For the financial side, pair this planner with the FOB cost estimator. For the eligibility side, use the import checker. The three tools together cover the main questions a first-time buyer needs answered before deposit: Can I import this car? What will it cost? How does it get to me?
Exporter-side insight: the preparation window is your friend
The time between deposit and vessel departure is not dead time. It is the preparation window where both sides build the documentation that makes destination clearance smooth. If you use that window to appoint your broker, confirm your consignee, arrange insurance and review draft documents, the arrival stage becomes a formality.
If you waste that window, the arrival stage becomes a crisis.
We update buyers at every milestone — vehicle secured, condition evidence, documents filed, vessel booked, loaded, departed, documents sent. But updates only help if you have someone at the other end who knows what to do with them. That person is your customs broker. Appoint them early.
Browse current stock or send your shipping plan through WhatsApp to start discussing a specific route.
Frequently asked questions
Does this planner give me an exact delivery date?
No. No one can promise an exact delivery date before the vessel is booked, the route is confirmed and the car is loaded. This planner shows the stages, typical range windows and what can extend each stage. Use it to prepare your side — customs broker, documents, insurance, consignee details — so the process is not waiting on you.
Why are the time ranges so wide?
Because real shipping timelines depend on vehicle location inside China, port queue, vessel schedule, customs processing speed, weather, destination port congestion and how quickly your broker clears the cargo. A narrow promise before loading is a sales trick, not a logistics fact. The ranges here reflect what experienced freight partners actually see.
Should I book container or RoRo?
It depends on your route, quantity and budget. Container offers more protection and flexibility for 1–4 cars. RoRo can be cheaper per unit on routes with regular car-carrier service. Read our full comparison in the container vs RoRo guide, then ask your freight partner what is actually available on your route before deciding.
What should I prepare while the car is still in China?
Appoint a customs broker at destination, confirm consignee details, arrange marine insurance, check your country's import rules using the eligibility checker, and review draft documents as soon as they arrive.

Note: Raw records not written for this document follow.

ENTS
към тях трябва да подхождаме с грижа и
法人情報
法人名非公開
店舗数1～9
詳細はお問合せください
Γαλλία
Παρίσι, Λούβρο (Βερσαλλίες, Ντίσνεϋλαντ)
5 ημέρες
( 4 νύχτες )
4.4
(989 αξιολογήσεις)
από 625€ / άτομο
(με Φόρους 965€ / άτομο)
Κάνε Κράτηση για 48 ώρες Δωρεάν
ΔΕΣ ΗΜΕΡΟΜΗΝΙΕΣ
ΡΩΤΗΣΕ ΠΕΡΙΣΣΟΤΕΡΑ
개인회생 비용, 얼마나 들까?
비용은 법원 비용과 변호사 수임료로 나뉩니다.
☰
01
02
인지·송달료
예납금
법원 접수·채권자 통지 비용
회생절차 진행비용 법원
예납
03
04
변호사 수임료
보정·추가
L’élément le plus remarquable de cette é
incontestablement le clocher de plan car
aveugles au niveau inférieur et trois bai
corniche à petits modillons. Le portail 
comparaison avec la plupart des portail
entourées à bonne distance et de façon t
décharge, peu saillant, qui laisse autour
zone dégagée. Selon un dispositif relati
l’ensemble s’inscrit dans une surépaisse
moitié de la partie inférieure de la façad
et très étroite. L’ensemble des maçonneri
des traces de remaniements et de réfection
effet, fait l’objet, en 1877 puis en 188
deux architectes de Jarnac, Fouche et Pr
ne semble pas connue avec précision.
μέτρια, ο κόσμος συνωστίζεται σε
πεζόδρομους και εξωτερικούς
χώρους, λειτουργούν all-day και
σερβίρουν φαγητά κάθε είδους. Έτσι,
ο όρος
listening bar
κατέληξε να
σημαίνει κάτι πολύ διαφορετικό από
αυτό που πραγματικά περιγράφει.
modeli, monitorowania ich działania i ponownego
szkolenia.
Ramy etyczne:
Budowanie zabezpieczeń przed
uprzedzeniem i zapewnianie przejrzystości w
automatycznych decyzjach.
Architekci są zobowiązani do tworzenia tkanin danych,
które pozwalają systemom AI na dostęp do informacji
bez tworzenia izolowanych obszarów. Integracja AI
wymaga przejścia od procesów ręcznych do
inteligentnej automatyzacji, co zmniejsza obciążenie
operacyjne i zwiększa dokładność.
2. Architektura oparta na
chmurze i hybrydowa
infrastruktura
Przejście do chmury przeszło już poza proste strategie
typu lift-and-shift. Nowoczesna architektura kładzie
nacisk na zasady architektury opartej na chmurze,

Buyers who prepare only after the ship arrives often lose more time at destination than they saved by rushing the China side.
Disclaimer: import regulations change and are applied by the destination country's customs at the time of clearance. The information on this page is general guidance, not legal advice — always confirm current rules with your local customs broker before paying a deposit. Under FOB terms, import compliance and clearance are the buyer's responsibility; we flag obvious issues (such as vehicle age limits) before you commit.